Principle Optometrist, Optometry, Flinders Vision Optometry Clinic
Many optometrists will agree that the paradigm is shifting with respect to the use of optical coherence tomography (OCT). This instrument quickly filled a niche for confirmation of diagnosis and is now morphing into a screening tool, indicative of a shift in changing expectations of consumers as well as the practice of clinicians.
Originally, optometry’s use of OCTs was based on a high suspicion of pathology, a drop in visual acuity and other obvious changes in signs or symptoms. We then saw use of the OCT evolve to the testing of groups at risk, including those presenting with diabetes mellitus, a family history of glaucoma or AMD.
The real strength of this technology is its value as a screening tool—and I think that is where we are headed next. Some are already there.
The advantages of screening are two-fold, to detect the ‘sub-clinical’ condition in an asymptomatic patient and for use as a baseline measurement tool. The former is immediate and does not require data longevity, but it is also the infrequent outcome.
Based on our use of the Cirrus HD-OCT 5000 here at Flinders Vision, I find this equipment performs well across original and evolving OCT roles. If we look at where I think we’re heading in relation to screening, the significant advantages of the Cirrus HD-OCT 5000 includes the longevity of data it is able to capture as well as its ease of use.

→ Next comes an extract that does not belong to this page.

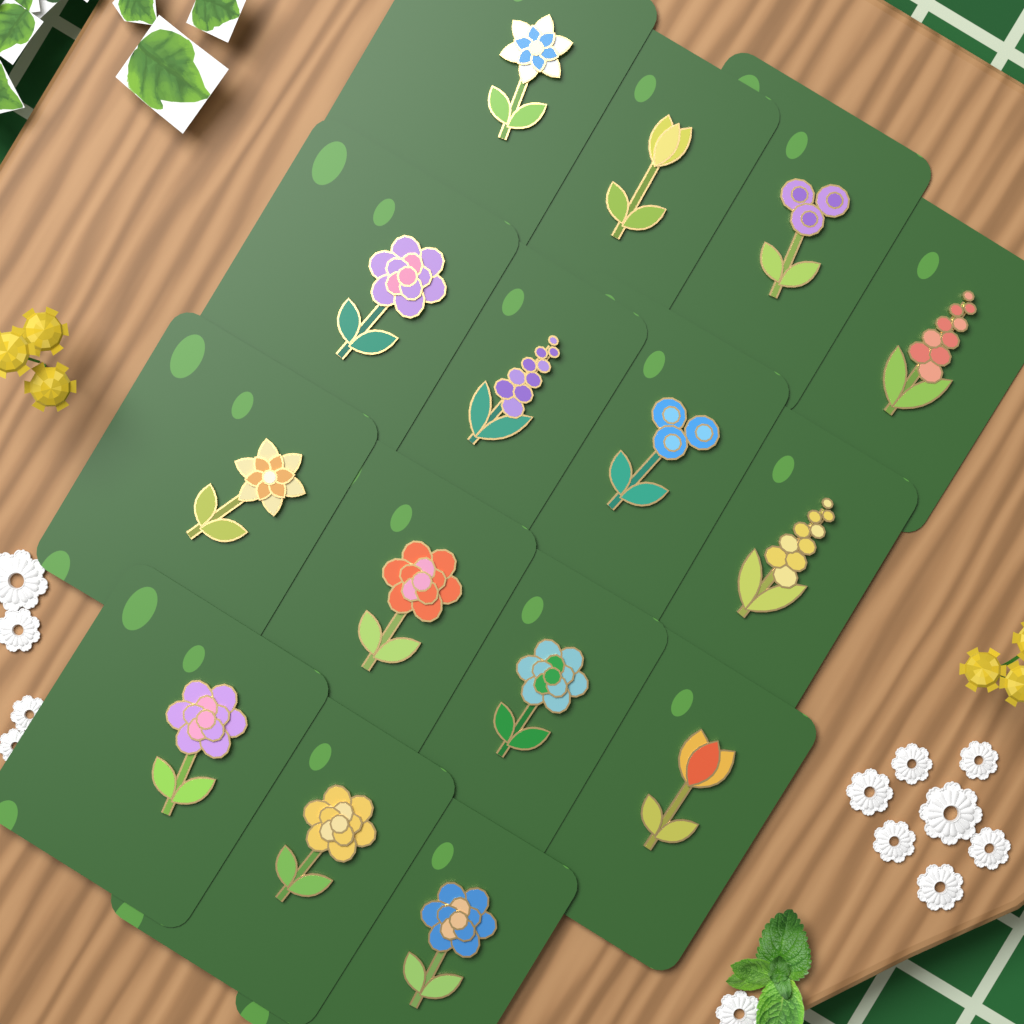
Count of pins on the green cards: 15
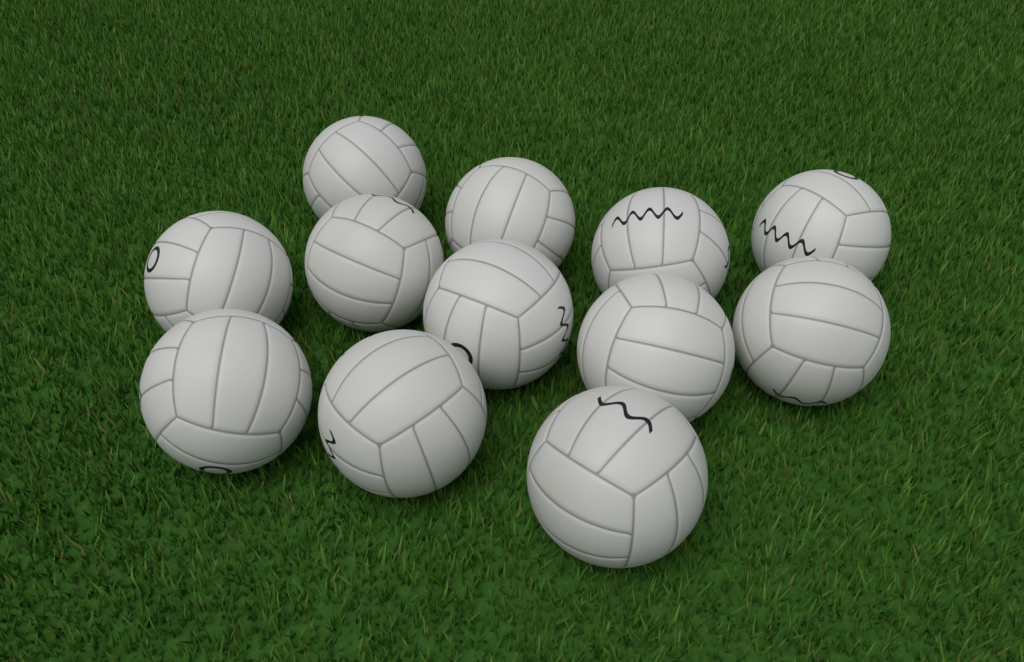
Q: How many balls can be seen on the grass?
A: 12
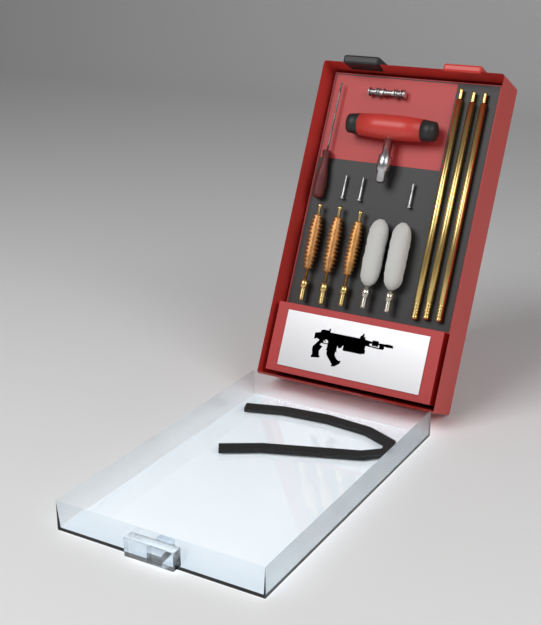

The historical commitment Zeiss has made to file protocol has ensured that results from five years ago are still usable on the Cirrus HD-OCT 5000 and I am led to believe the maintenance of the same file protocol will continue for the foreseeable future. Essentially, this is a guarantee that baseline measurement will be usable as a comparison on future visits.
I find the Cirrus HD-OCT 5000 user interface intuitive and very easy to navigate. I have noticed from watching and instructing inexperienced practitioners that most come to terms with the system quickly.
The ‘FastTrac’ retinal tracking system greatly increases the quality and speed of the initial scans, while the ability to position raster scans in exactly the same spot as at the patient’s prior visit aids the scan set-up and speed at which scans are completed.